What needs to be done — Extract the source text from every one of the entries below and reproduce it verbatim, leaving out the pictures.

#### Data extract

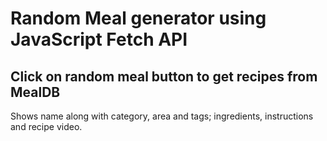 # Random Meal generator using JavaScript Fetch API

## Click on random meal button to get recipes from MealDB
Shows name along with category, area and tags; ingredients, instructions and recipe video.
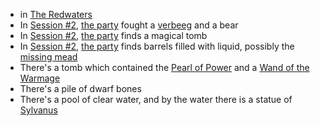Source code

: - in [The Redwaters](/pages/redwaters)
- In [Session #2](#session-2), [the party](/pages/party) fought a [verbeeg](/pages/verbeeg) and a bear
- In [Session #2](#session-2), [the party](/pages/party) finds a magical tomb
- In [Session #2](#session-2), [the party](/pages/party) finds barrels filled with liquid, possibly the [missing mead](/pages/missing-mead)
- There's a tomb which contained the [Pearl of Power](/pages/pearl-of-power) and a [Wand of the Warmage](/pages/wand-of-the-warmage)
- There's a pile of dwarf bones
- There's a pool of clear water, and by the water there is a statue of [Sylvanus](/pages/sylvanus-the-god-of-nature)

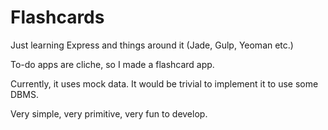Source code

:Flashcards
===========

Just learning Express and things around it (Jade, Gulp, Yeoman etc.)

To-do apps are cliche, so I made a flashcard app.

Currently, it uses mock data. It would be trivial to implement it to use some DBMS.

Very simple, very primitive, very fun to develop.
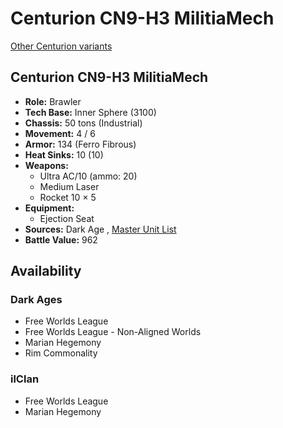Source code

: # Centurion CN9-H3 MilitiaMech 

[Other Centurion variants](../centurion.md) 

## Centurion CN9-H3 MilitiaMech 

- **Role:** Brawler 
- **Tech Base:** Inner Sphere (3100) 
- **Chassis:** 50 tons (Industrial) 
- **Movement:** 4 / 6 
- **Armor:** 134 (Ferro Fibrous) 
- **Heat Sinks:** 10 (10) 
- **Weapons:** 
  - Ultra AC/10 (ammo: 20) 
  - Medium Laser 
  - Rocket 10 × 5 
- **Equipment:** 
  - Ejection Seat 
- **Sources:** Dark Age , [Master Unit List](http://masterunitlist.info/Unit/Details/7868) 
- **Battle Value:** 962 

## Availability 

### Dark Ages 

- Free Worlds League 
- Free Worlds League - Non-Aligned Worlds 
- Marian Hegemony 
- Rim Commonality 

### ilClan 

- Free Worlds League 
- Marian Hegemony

########

Answer for the task —
 # Random Meal generator using JavaScript Fetch API

## Click on random meal button to get recipes from MealDB
Shows name along with category, area and tags; ingredients, instructions and recipe video.
Source code

: - in [The Redwaters](/pages/redwaters)
- In [Session #2](#session-2), [the party](/pages/party) fought a [verbeeg](/pages/verbeeg) and a bear
- In [Session #2](#session-2), [the party](/pages/party) finds a magical tomb
- In [Session #2](#session-2), [the party](/pages/party) finds barrels filled with liquid, possibly the [missing mead](/pages/missing-mead)
- There's a tomb which contained the [Pearl of Power](/pages/pearl-of-power) and a [Wand of the Warmage](/pages/wand-of-the-warmage)
- There's a pile of dwarf bones
- There's a pool of clear water, and by the water there is a statue of [Sylvanus](/pages/sylvanus-the-god-of-nature)

Source code

:Flashcards
===========

Just learning Express and things around it (Jade, Gulp, Yeoman etc.)

To-do apps are cliche, so I made a flashcard app.

Currently, it uses mock data. It would be trivial to implement it to use some DBMS.

Very simple, very primitive, very fun to develop.
Source code

: # Centurion CN9-H3 MilitiaMech 

[Other Centurion variants](../centurion.md) 

## Centurion CN9-H3 MilitiaMech 

- **Role:** Brawler 
- **Tech Base:** Inner Sphere (3100) 
- **Chassis:** 50 tons (Industrial) 
- **Movement:** 4 / 6 
- **Armor:** 134 (Ferro Fibrous) 
- **Heat Sinks:** 10 (10) 
- **Weapons:** 
  - Ultra AC/10 (ammo: 20) 
  - Medium Laser 
  - Rocket 10 × 5 
- **Equipment:** 
  - Ejection Seat 
- **Sources:** Dark Age , [Master Unit List](http://masterunitlist.info/Unit/Details/7868) 
- **Battle Value:** 962 

## Availability 

### Dark Ages 

- Free Worlds League 
- Free Worlds League - Non-Aligned Worlds 
- Marian Hegemony 
- Rim Commonality 

### ilClan 

- Free Worlds League 
- Marian Hegemony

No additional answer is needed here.